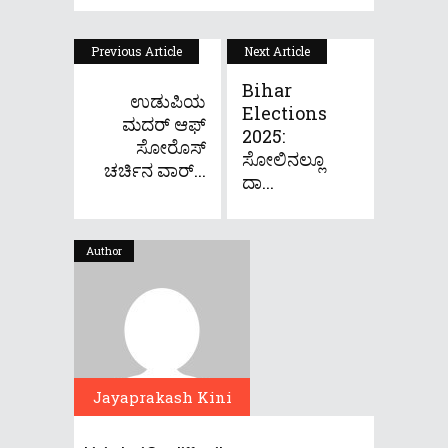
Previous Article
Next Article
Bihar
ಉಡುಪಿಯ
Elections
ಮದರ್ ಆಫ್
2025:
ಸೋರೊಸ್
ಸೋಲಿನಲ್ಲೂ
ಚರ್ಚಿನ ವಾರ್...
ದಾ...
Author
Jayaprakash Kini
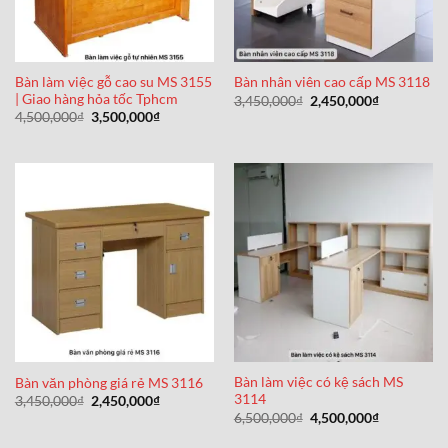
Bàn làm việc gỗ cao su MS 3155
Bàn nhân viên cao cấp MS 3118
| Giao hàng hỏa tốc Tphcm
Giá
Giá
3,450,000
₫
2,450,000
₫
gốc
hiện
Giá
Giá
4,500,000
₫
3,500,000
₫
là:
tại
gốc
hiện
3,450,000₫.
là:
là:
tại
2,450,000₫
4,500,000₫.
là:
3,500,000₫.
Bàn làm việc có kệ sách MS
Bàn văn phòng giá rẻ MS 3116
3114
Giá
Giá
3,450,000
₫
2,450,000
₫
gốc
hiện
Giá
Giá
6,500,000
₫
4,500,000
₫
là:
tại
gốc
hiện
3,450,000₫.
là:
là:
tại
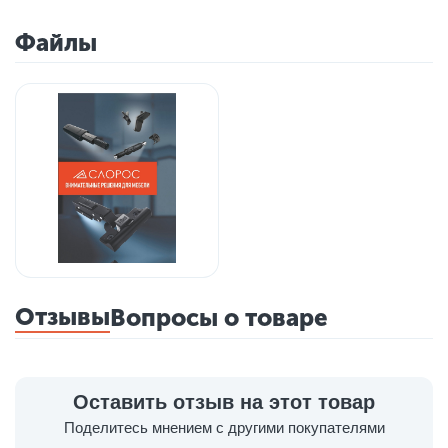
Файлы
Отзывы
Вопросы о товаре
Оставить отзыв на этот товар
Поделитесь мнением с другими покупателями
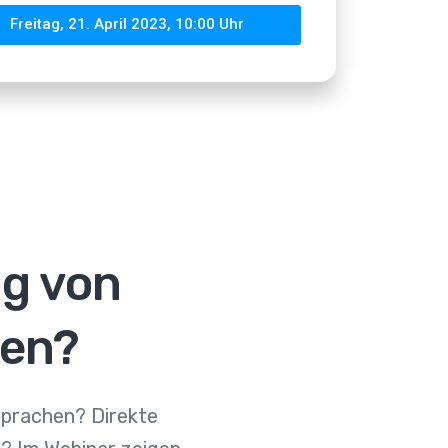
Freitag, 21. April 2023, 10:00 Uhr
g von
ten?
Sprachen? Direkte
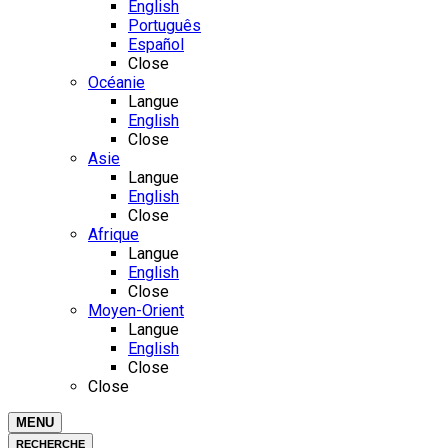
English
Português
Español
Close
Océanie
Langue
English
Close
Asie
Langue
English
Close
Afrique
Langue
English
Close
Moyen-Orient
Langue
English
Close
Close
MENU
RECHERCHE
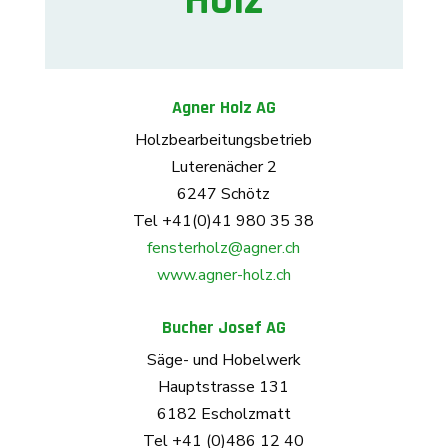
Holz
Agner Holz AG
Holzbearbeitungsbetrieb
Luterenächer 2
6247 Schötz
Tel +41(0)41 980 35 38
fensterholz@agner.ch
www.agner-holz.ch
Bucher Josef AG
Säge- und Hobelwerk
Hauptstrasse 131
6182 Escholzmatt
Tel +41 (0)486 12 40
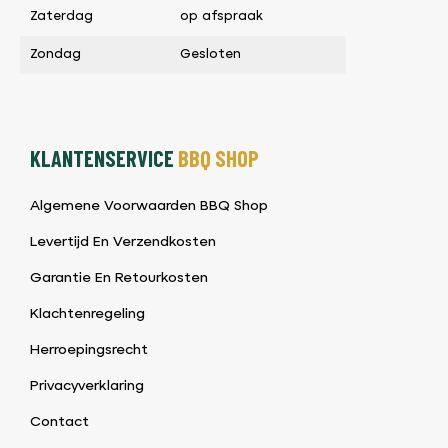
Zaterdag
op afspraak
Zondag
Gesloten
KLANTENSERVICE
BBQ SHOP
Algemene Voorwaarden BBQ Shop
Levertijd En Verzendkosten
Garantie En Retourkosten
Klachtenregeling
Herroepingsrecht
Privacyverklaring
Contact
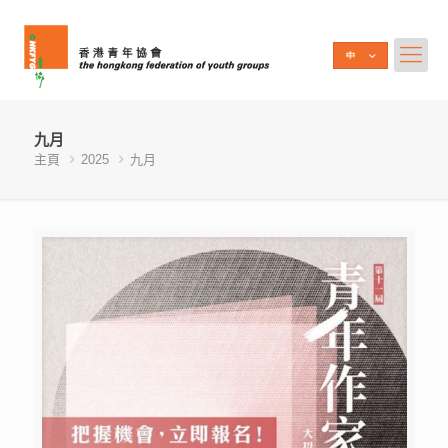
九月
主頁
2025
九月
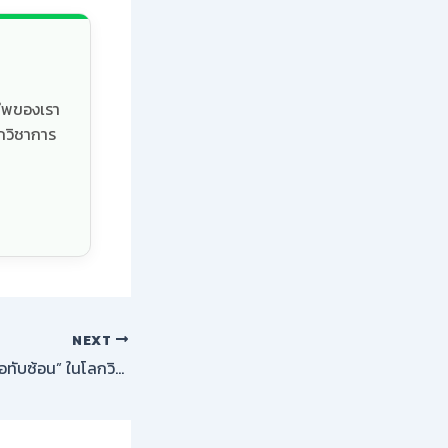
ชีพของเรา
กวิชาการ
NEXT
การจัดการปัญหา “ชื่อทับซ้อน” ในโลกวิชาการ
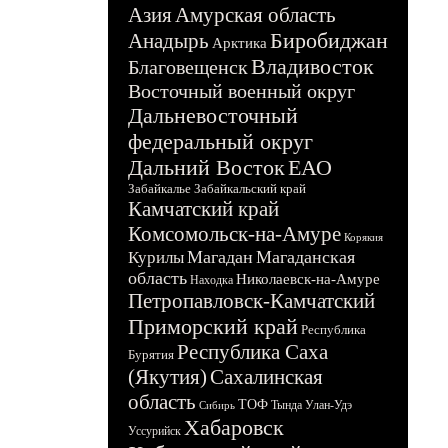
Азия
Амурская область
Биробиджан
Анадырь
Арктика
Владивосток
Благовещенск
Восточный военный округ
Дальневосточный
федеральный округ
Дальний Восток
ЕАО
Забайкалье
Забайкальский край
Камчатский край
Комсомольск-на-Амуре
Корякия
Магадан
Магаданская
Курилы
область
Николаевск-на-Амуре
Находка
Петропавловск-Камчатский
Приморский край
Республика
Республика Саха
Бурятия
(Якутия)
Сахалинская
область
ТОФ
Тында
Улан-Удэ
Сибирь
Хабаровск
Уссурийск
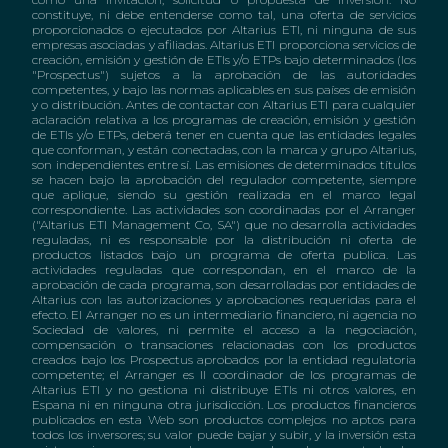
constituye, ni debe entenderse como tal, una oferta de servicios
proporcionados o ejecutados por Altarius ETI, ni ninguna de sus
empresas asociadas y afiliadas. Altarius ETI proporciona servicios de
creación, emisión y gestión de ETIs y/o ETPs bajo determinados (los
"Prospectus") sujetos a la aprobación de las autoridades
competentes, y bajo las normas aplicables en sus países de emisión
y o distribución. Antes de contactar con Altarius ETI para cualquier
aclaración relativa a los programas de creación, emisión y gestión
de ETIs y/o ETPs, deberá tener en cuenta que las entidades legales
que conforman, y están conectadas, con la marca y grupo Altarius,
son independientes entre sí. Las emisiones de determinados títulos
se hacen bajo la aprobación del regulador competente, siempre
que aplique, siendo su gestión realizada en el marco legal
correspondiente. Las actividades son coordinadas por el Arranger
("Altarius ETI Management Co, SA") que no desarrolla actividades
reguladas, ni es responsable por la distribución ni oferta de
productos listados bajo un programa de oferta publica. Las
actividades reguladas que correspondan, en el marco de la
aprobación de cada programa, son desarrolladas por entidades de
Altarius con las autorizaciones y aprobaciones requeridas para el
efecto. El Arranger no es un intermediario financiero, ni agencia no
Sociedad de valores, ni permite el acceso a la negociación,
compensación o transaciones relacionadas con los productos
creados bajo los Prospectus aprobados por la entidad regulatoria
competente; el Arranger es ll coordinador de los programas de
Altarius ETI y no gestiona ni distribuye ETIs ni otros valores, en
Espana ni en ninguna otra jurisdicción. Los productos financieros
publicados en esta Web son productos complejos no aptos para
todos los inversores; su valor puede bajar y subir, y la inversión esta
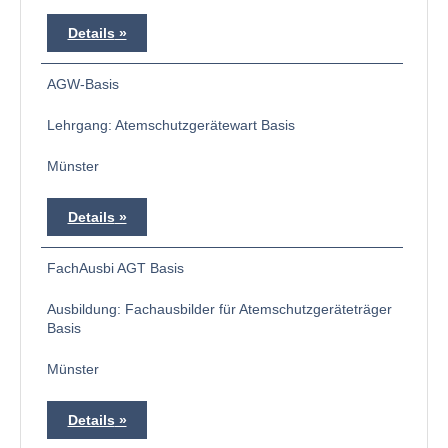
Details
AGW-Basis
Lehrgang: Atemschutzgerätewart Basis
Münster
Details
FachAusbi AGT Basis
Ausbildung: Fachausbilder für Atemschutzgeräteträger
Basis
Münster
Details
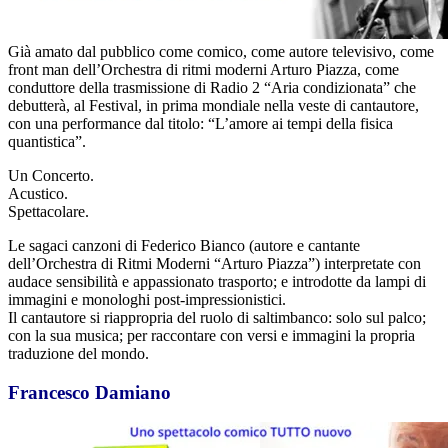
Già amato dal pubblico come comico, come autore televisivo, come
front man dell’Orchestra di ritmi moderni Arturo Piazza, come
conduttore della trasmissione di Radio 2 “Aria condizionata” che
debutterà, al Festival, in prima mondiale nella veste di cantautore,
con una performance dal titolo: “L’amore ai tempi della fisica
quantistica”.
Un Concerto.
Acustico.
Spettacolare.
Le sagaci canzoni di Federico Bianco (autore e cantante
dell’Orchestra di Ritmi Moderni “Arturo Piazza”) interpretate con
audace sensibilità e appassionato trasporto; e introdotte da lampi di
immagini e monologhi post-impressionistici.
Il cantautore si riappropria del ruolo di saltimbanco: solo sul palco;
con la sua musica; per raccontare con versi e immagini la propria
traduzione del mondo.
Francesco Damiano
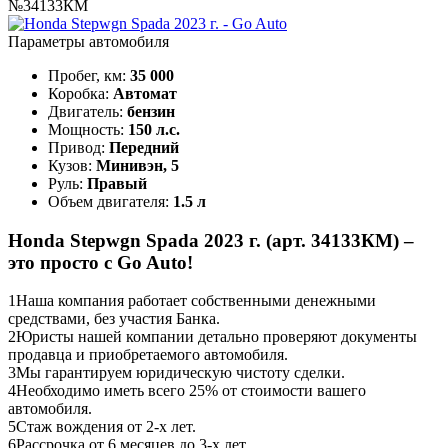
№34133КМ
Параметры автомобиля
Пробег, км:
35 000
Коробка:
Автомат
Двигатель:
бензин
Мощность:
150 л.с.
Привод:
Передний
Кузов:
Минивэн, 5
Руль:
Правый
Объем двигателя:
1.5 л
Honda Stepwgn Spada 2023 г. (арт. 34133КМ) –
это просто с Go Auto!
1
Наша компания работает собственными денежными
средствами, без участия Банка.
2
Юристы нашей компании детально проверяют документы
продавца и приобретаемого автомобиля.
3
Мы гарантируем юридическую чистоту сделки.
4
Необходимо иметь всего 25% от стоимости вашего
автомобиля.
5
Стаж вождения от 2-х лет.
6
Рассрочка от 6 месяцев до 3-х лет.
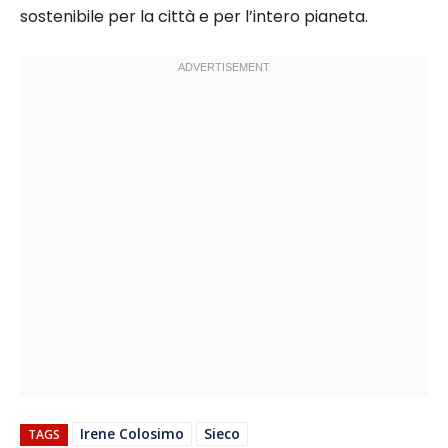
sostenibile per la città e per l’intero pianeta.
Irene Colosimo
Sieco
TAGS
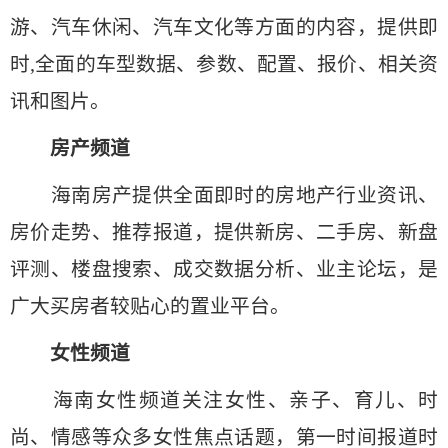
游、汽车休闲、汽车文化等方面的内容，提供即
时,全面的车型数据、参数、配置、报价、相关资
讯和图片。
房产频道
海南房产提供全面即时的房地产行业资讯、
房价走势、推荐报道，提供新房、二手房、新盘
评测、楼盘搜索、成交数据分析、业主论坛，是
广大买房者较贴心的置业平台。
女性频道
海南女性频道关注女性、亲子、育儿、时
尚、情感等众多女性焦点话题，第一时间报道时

++++++++++++++++++++

● WORK TO BE COMPLETED:
Can you reproduce every line of text from all the records above exactly, leaving the pictures out of your answer?

● EXERCISE RESPONSE:
Previous Article
Next Article
Bihar
ಉಡುಪಿಯ
Elections
ಮದರ್ ಆಫ್
2025:
ಸೋರೊಸ್
ಸೋಲಿನಲ್ಲೂ
ಚರ್ಚಿನ ವಾರ್...
ದಾ...
Author
Jayaprakash Kini
Bàn làm việc gỗ cao su MS 3155
Bàn nhân viên cao cấp MS 3118
| Giao hàng hỏa tốc Tphcm
Giá
Giá
3,450,000
₫
2,450,000
₫
gốc
hiện
Giá
Giá
4,500,000
₫
3,500,000
₫
là:
tại
gốc
hiện
3,450,000₫.
là:
là:
tại
2,450,000₫
4,500,000₫.
là:
3,500,000₫.
Bàn làm việc có kệ sách MS
Bàn văn phòng giá rẻ MS 3116
3114
Giá
Giá
3,450,000
₫
2,450,000
₫
gốc
hiện
Giá
Giá
6,500,000
₫
4,500,000
₫
là:
tại
gốc
hiện
3,450,000₫.
là:
là:
tại
Файлы
Отзывы
Вопросы о товаре
Оставить отзыв на этот товар
Поделитесь мнением с другими покупателями
Freitag, 21. April 2023, 10:00 Uhr
g von
ten?
Sprachen? Direkte
English
Português
Español
Close
Océanie
Langue
English
Close
Asie
Langue
English
Close
Afrique
Langue
English
Close
Moyen-Orient
Langue
English
Close
Close
MENU
RECHERCHE
Holz
Agner Holz AG
Holzbearbeitungsbetrieb
Luterenächer 2
6247 Schötz
Tel +41(0)41 980 35 38
fensterholz@agner.ch
www.agner-holz.ch
Bucher Josef AG
Säge- und Hobelwerk
Hauptstrasse 131
6182 Escholzmatt
Tel +41 (0)486 12 40
Zaterdag
op afspraak
Zondag
Gesloten
KLANTENSERVICE
BBQ SHOP
Algemene Voorwaarden BBQ Shop
Levertijd En Verzendkosten
Garantie En Retourkosten
Klachtenregeling
Herroepingsrecht
Privacyverklaring
Contact
九月
主頁
2025
九月
ชีพของเรา
กวิชาการ
NEXT
การจัดการปัญหา “ชื่อทับซ้อน” ในโลกวิชาการ
Азия
Амурская область
Биробиджан
Анадырь
Арктика
Владивосток
Благовещенск
Восточный военный округ
Дальневосточный
федеральный округ
Дальний Восток
ЕАО
Забайкалье
Забайкальский край
Камчатский край
Комсомольск-на-Амуре
Корякия
Магадан
Магаданская
Курилы
область
Николаевск-на-Амуре
Находка
Петропавловск-Камчатский
Приморский край
Республика
Республика Саха
Бурятия
(Якутия)
Сахалинская
область
ТОФ
Тында
Улан-Удэ
Сибирь
Хабаровск
Уссурийск
constituye, ni debe entenderse como tal, una oferta de servicios
proporcionados o ejecutados por Altarius ETI, ni ninguna de sus
empresas asociadas y afiliadas. Altarius ETI proporciona servicios de
creación, emisión y gestión de ETIs y/o ETPs bajo determinados (los
"Prospectus") sujetos a la aprobación de las autoridades
competentes, y bajo las normas aplicables en sus países de emisión
y o distribución. Antes de contactar con Altarius ETI para cualquier
aclaración relativa a los programas de creación, emisión y gestión
de ETIs y/o ETPs, deberá tener en cuenta que las entidades legales
que conforman, y están conectadas, con la marca y grupo Altarius,
son independientes entre sí. Las emisiones de determinados títulos
se hacen bajo la aprobación del regulador competente, siempre
que aplique, siendo su gestión realizada en el marco legal
correspondiente. Las actividades son coordinadas por el Arranger
("Altarius ETI Management Co, SA") que no desarrolla actividades
reguladas, ni es responsable por la distribución ni oferta de
productos listados bajo un programa de oferta publica. Las
actividades reguladas que correspondan, en el marco de la
aprobación de cada programa, son desarrolladas por entidades de
Altarius con las autorizaciones y aprobaciones requeridas para el
efecto. El Arranger no es un intermediario financiero, ni agencia no
Sociedad de valores, ni permite el acceso a la negociación,
compensación o transaciones relacionadas con los productos
creados bajo los Prospectus aprobados por la entidad regulatoria
competente; el Arranger es ll coordinador de los programas de
Altarius ETI y no gestiona ni distribuye ETIs ni otros valores, en
Espana ni en ninguna otra jurisdicción. Los productos financieros
publicados en esta Web son productos complejos no aptos para
todos los inversores; su valor puede bajar y subir, y la inversión esta
Details
AGW-Basis
Lehrgang: Atemschutzgerätewart Basis
Münster
Details
FachAusbi AGT Basis
Ausbildung: Fachausbilder für Atemschutzgeräteträger
Basis
Münster
Details
Già amato dal pubblico come comico, come autore televisivo, come
front man dell’Orchestra di ritmi moderni Arturo Piazza, come
conduttore della trasmissione di Radio 2 “Aria condizionata” che
debutterà, al Festival, in prima mondiale nella veste di cantautore,
con una performance dal titolo: “L’amore ai tempi della fisica
quantistica”.
Un Concerto.
Acustico.
Spettacolare.
Le sagaci canzoni di Federico Bianco (autore e cantante
dell’Orchestra di Ritmi Moderni “Arturo Piazza”) interpretate con
audace sensibilità e appassionato trasporto; e introdotte da lampi di
immagini e monologhi post-impressionistici.
Il cantautore si riappropria del ruolo di saltimbanco: solo sul palco;
con la sua musica; per raccontare con versi e immagini la propria
traduzione del mondo.
Francesco Damiano
№34133КМ
Параметры автомобиля
Пробег, км:
35 000
Коробка:
Автомат
Двигатель:
бензин
Мощность:
150 л.с.
Привод:
Передний
Кузов:
Минивэн, 5
Руль:
Правый
Объем двигателя:
1.5 л
Honda Stepwgn Spada 2023 г. (арт. 34133КМ) –
это просто с Go Auto!
1
Наша компания работает собственными денежными
средствами, без участия Банка.
2
Юристы нашей компании детально проверяют документы
продавца и приобретаемого автомобиля.
3
Мы гарантируем юридическую чистоту сделки.
4
Необходимо иметь всего 25% от стоимости вашего
автомобиля.
5
Стаж вождения от 2-х лет.
6
Рассрочка от 6 месяцев до 3-х лет.
sostenibile per la città e per l’intero pianeta.
Irene Colosimo
Sieco
TAGS
游、汽车休闲、汽车文化等方面的内容，提供即
时,全面的车型数据、参数、配置、报价、相关资
讯和图片。
房产频道
海南房产提供全面即时的房地产行业资讯、
房价走势、推荐报道，提供新房、二手房、新盘
评测、楼盘搜索、成交数据分析、业主论坛，是
广大买房者较贴心的置业平台。
女性频道
海南女性频道关注女性、亲子、育儿、时
尚、情感等众多女性焦点话题，第一时间报道时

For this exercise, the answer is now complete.